**REQUIRED WORK**:
1. According to the earnings call transcript, how did the material cost of the first sapphire compare with its current material cost?
2. Write the next part of the earnings call transcript, picking up right after its last line.

**TEXT PROVIDED**:

Thank you. At this time, we will be conducting a question and answer session. If you would like to ask a question, please press star 1 on your telephone keypad. A confirmation tone will indicate your line is in the question queue. You may press star 2 if you would like to remove your question from the queue. For participants using speaker equipment, it may be necessary to pick up your handset before pressing the star keys. One moment, please, while we poll for questions. Our first question is from Brian Drab of William Blair. Please proceed with your question.

speaker
William Blair

Hi. Thanks for taking my questions. I was wondering if we could just start by clarifying the gross margin on slide 14. I guess the blue line or blue column is the gross margin forecast. Is that right, Bill? And in the first quarter, what are you telling us about gross margin? Is it zero or below zero for the first quarter?

speaker
Bill

Yeah, Brian. The blue bar is the expected gross margin. And I didn't create it on the chart, but It's impacted by a confluence of three factors. The large customer pricing, the higher than planned material costs, and the excess labor and overhead. So those are the three sections. And our expectation is that we'll be around zero in the first quarter when those three factors are at their height. And then as those factors are reduced going forward, the reported margin will increase. And just to comment on the launch customer pricing, this is the impact on margin of the difference between the pricing in the launch customer contract and the rest of the orders in our book. So that is, as we deliver those systems, that impact will go away. So we know that that's gonna be largely gone by the third quarter. The material costs, it's important to keep in context that we're starting a large new program here, and that as production matures, material costs come down. We've had that experience on the sapphire. On the sapphire, for example, the material cost on the first sapphire we ever produced are approximately 2x what they currently are. And then on the third factor, which is labor and overhead, as seen in many production environments, the labor and overhead that's required when you produce the first system is a lot more than the labor and overhead that we expect would be required as we produce, for example, the 20th system in late 2022. So those are the three factors. Those are why we expect them to come down over the course of the year.

speaker
William Blair

Thanks. Thanks for that. Would you expect that the launch customer, who obviously was given very favorable pricing for good reason, is ultimately going to you know, be a good customer at regular pricing down the road? Is that kind of part of the assumption of giving them the favorable pricing?

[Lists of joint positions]
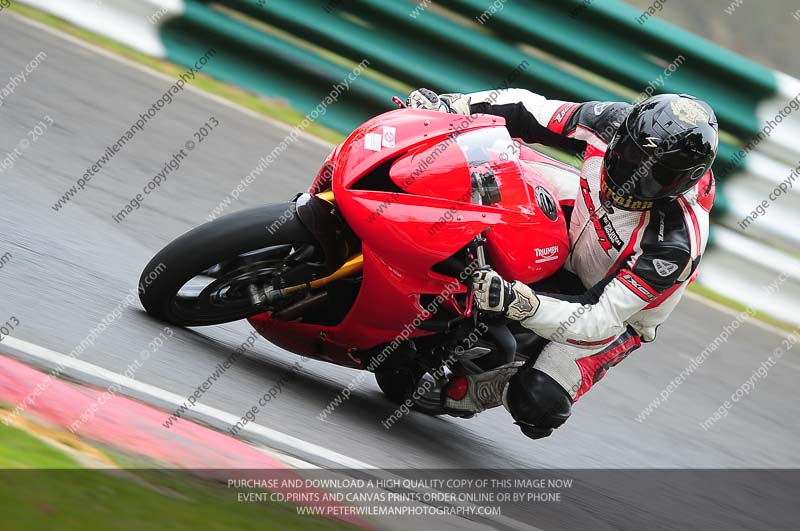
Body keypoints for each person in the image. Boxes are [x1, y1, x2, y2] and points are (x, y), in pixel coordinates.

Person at [406, 88, 718, 439]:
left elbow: (600, 316)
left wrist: (520, 304)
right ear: (623, 134)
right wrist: (454, 106)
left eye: (658, 176)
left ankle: (493, 386)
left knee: (538, 401)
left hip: (614, 311)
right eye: (631, 155)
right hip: (577, 221)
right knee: (485, 164)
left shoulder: (675, 244)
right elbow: (528, 110)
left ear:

**ACTIVITY ANSWERS**:
1. It was approximately 2x the current cost.

2.
speaker
Operator

Yeah, so this is Benny. So the favorable pricing for the first customer, as you mentioned, is because this customer, when they purchased the system about one and a half years before the system was shipped to them, there was just plans for those systems. The system was not even at the beginning of development. And they basically took the risk, making a commitment for 10 systems. And as a result, they got a significant discount for this order. They helped us to develop that. Going forward, the pricing for this customer will be in line with the pricing of the closer, much closer to the pricing that our customers will pay.

speaker
Bill

Yeah.

speaker
Operator

Brian, you can... Yeah, okay.

speaker
Bill

I was just going to say, you can figure all this out. If you look at the size of the launch customer contract, you know the number of systems. If you look at the balance of our XC backlog and the number of systems, you can figure out that the average pricing is significantly higher. The balance of the backlog are mostly those that got the really good pricing. And then for the orders that were booked subsequent to that, the pricing was even higher still. So there's, you know, our pricing has steadily been stepping up over time on that system.

speaker
William Blair

Got it. Understood. And I know we've talked a lot about that. Right now I'm just trying to get to the, just one last follow-up question on this. What inning do you think you're in in terms of expansion? with that launch customer? Do you see a growth runway to sell more machines and expand with them as they grow? It's obviously a very exciting customer. It looks like they need more engines and that their growth is on track and more engines per rocket and more engines per space vehicle. It just seems... Like there's maybe a lot of growth there. I'm trying to get the sense, are you going to sell more machines over the years to this customer potentially?

speaker
Operator

Yeah, so the answer is you all follow the public news about this program, and the Starship has not launched yet. And as the Starship is planned to launch a lot of launches this year, and accelerate launches next year, we anticipate the production rate of Raptor engines will increase, and with that, the need for capacity. As you probably know, some of the uncertainties about the timing of this program, so I will not venture to guess about the exact timing when this will happen due to this customer's uncertainties about the timing of this ramp-up.

speaker
William Blair

Thanks very much, Benny. Thanks. Thanks, Brian. Thanks a lot.

speaker
Benny

Our next question is from Jim Rusciutti of Needham & Company. Please proceed with your question.

speaker
Jim

Hi. Thank you. Looking at the pickup in gross margins beyond Q, we can appreciate the mix change, but I'm wondering as you're dealing with higher costs and just some of the inflationary pressures, how comfortable are you that you're going to still be able to get that kind of a pickup in margins? So for instance, are you maintaining prices as you deal with some of the cost pressures for the rest of the customers?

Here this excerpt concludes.